Exercise instructions:
(A) Sum up the milk market article in two sentences.
(B) Write the next part of the milk market article, picking up after its final sentence.

Selected text:
Trade War Had Significant Impact on U.S. Exports to China

 |  By: Robin Schmahl

Correction: In my previous article, “Stronger Milk Prices Predicted” I made an error in reporting that Canadian Dairy processor, Saputo, is not accepting raw milk from Dairy Farmers of America (DFA) due to their failure to supply contracted milk to Saputo last year. That statement, which I received from another source, is not correct. Saputo did change their suppliers at some plants, but DFA continue to serve Saputo at some facilities. 

Milk futures have been under severe pressure over the past month with Class III futures contracts declining around $1.00 per cwt. Although prices are still substantially better than a year ago, the high milk prices of November and December are clearly in the rear view mirror. The current trend of higher milk production continues. The many farms that have exited the dairy business have had little impact on the overall market. Yes, we did see some great prices at the end of 2019, but it was not because of milk production declining below the previous year. It was the result of strong demand that kept American cheese inventory from building in 2019. Overall, milk production was higher in 2019 than 2018 and the January Milk Production report showed strong milk output to begin this year with an increase of 0.9% above January 2019.

Material supplied:
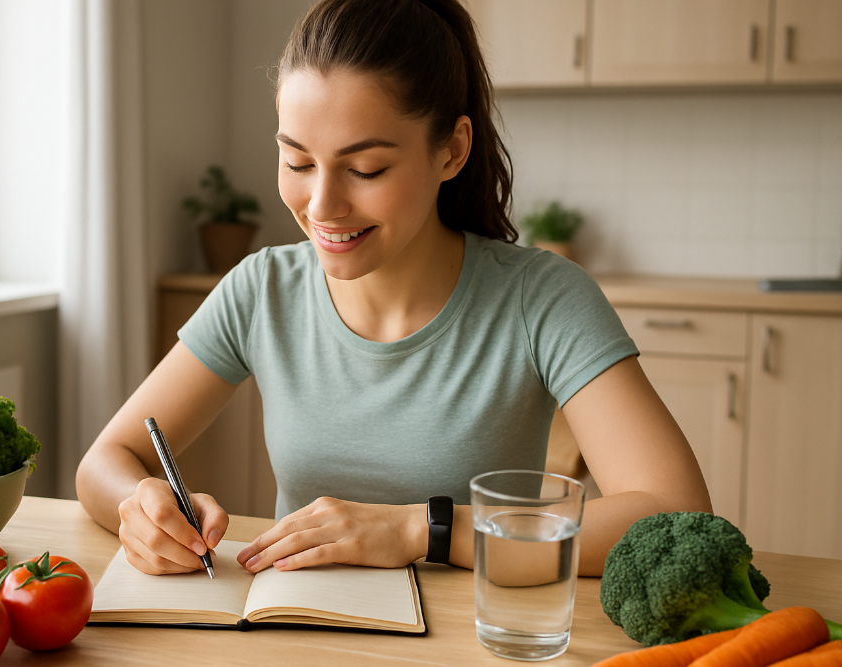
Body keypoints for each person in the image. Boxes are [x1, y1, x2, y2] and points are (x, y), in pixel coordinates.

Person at [75, 0, 711, 579]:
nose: (322, 204)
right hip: (297, 635)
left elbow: (674, 512)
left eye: (366, 168)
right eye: (296, 161)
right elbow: (108, 458)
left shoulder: (542, 299)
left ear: (451, 151)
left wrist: (419, 529)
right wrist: (141, 506)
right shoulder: (262, 289)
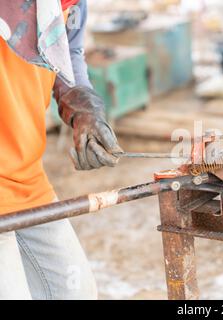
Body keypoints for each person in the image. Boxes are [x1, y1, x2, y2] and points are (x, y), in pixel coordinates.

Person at [0, 0, 122, 299]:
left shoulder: (73, 4)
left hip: (26, 178)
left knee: (76, 293)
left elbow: (69, 51)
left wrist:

Responses in order:
(A) The author corrects an earlier report: Saputo changed suppliers at some plants, but Dairy Farmers of America still serves it at some facilities. Class III milk futures have dropped about $1.00 per cwt over the past month, and although prices are still well above a year ago, milk production keeps rising, since the strong late-2019 prices came from demand rather than lower output.

(B)
Even though there have been many dairy farms selling out, cow numbers remain strong. We can see a significant shift in demographics in the dairy industry over the past five years. More than 94% of dairy cattle now reside in one of the top 24 production states.  Just over 51% of all U.S. dairy cattle are located in the top five production states of California, Texas, Wisconsin, Idaho and New York. Farms that have ceased producing milk have been more than made up for by those that want to produce milk. Some farms are actively looking to purchase plant quota from other farms or to assume plant space when a farm discontinues supplying milk.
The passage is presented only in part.